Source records
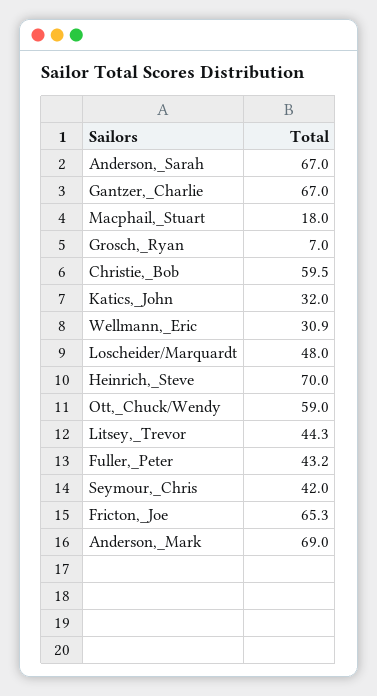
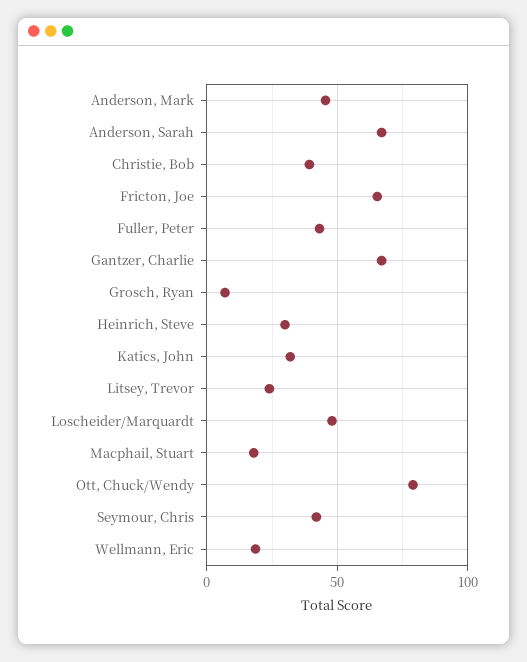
  {
    "Anderson,_Sarah": 67,
    "Gantzer,_Charlie": 67,
    "Macphail,_Stuart": 18,
    "Grosch,_Ryan": 7,
-   "Christie,_Bob": 59.5,
+   "Christie,_Bob": 40,
    "Katics,_John": 32,
-   "Wellmann,_Eric": 30.9,
+   "Wellmann,_Eric": 20,
    "Loscheider/Marquardt": 48,
-   "Heinrich,_Steve": 70,
+   "Heinrich,_Steve": 30,
-   "Ott,_Chuck/Wendy": 59,
+   "Ott,_Chuck/Wendy": 80,
-   "Litsey,_Trevor": 44.3,
+   "Litsey,_Trevor": 25,
    "Fuller,_Peter": 43.2,
    "Seymour,_Chris": 42,
    "Fricton,_Joe": 65.3,
-   "Anderson,_Mark": 69
+   "Anderson,_Mark": 45
  }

**Requirement**
Please return every line of the records that contains the word "Anderson".

**Result of the exercise**
    "Anderson,_Sarah": 67,
-   "Anderson,_Mark": 69
+   "Anderson,_Mark": 45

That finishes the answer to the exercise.